### SOURCE DATA

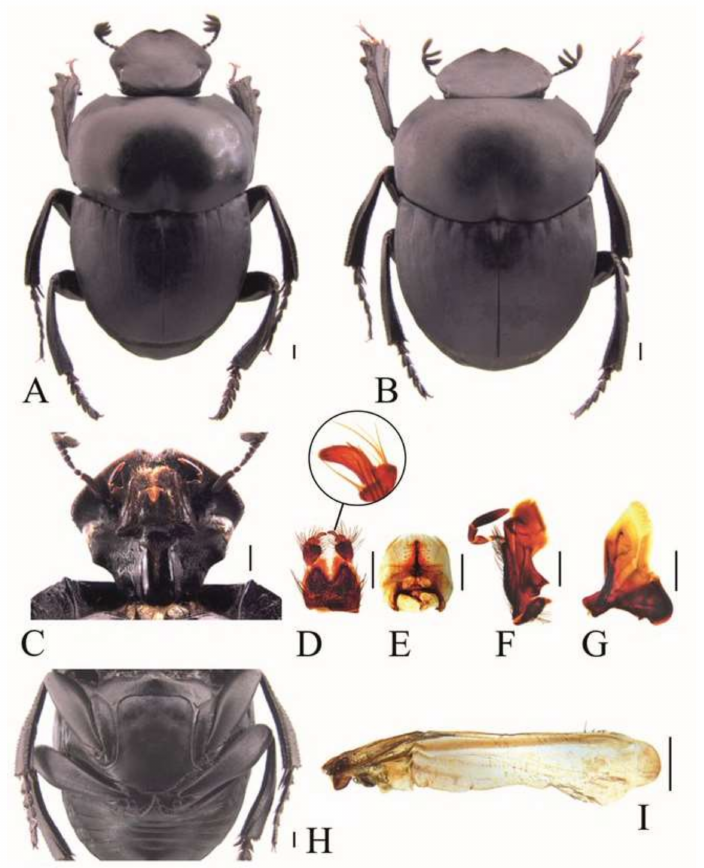
Figure 2. Bajacanthon subgen. nov. ( A ), dorsal habitus of Canthon ( Bajacanthon ) obliquus major male; ( B ), dorsal habitus of a minor male; ( C ), gula; ( D ), labium; ( E ), epipharynx; ( F ), right maxilla; ( G ), right mandible; ( H ), ventral view showing mesoventrites, metaventrites and mesocoxae; ( I ), reduced metathoracic wing. Scale = 0.5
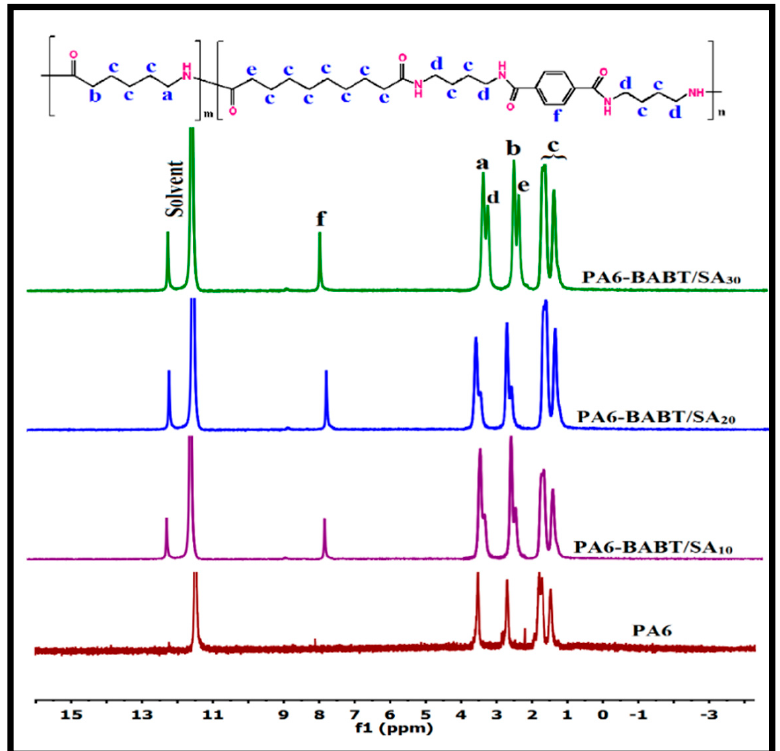
Figure 4. 1 H NMR spectra of PA6 and PA6-BABT/SA copolyamides.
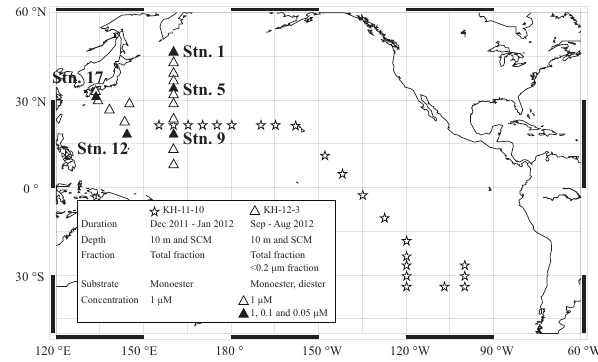
Fig. 1 Fig. 1. Station location. Different symbols indicate different cruises. Kinetic assay experiments were conducted at the five stations indi- cated by solid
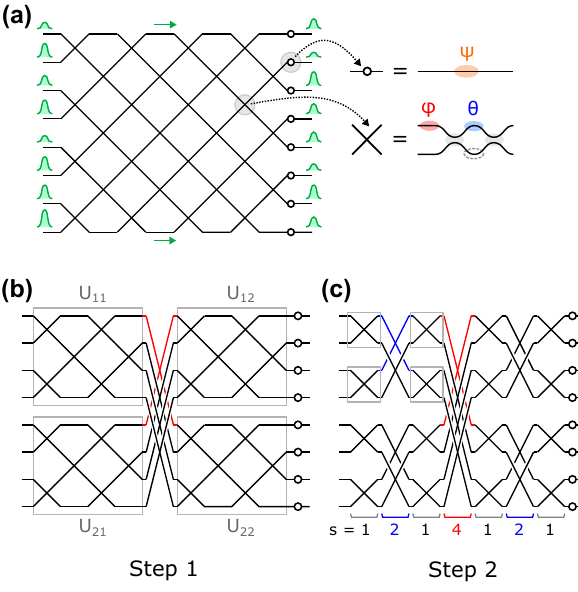
Figure 1: Illustration of optical mesh designs. (a) 8 × 8 Clements mesh. (b) First step of the block decomposition of the mesh. This results in 4 × 4 the SCF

######

→ **HOW TO COMPLETE THIS TASK**: Repeat the whole listing above word for word. Leave out the pictures.

→ **ANSWER SPACE**:
Figure 2. Bajacanthon subgen. nov. ( A ), dorsal habitus of Canthon ( Bajacanthon ) obliquus major male; ( B ), dorsal habitus of a minor male; ( C ), gula; ( D ), labium; ( E ), epipharynx; ( F ), right maxilla; ( G ), right mandible; ( H ), ventral view showing mesoventrites, metaventrites and mesocoxae; ( I ), reduced metathoracic wing. Scale = 0.5
Figure 4. 1 H NMR spectra of PA6 and PA6-BABT/SA copolyamides.
Fig. 1 Fig. 1. Station location. Different symbols indicate different cruises. Kinetic assay experiments were conducted at the five stations indi- cated by solid
Figure 1: Illustration of optical mesh designs. (a) 8 × 8 Clements mesh. (b) First step of the block decomposition of the mesh. This results in 4 × 4 the SCF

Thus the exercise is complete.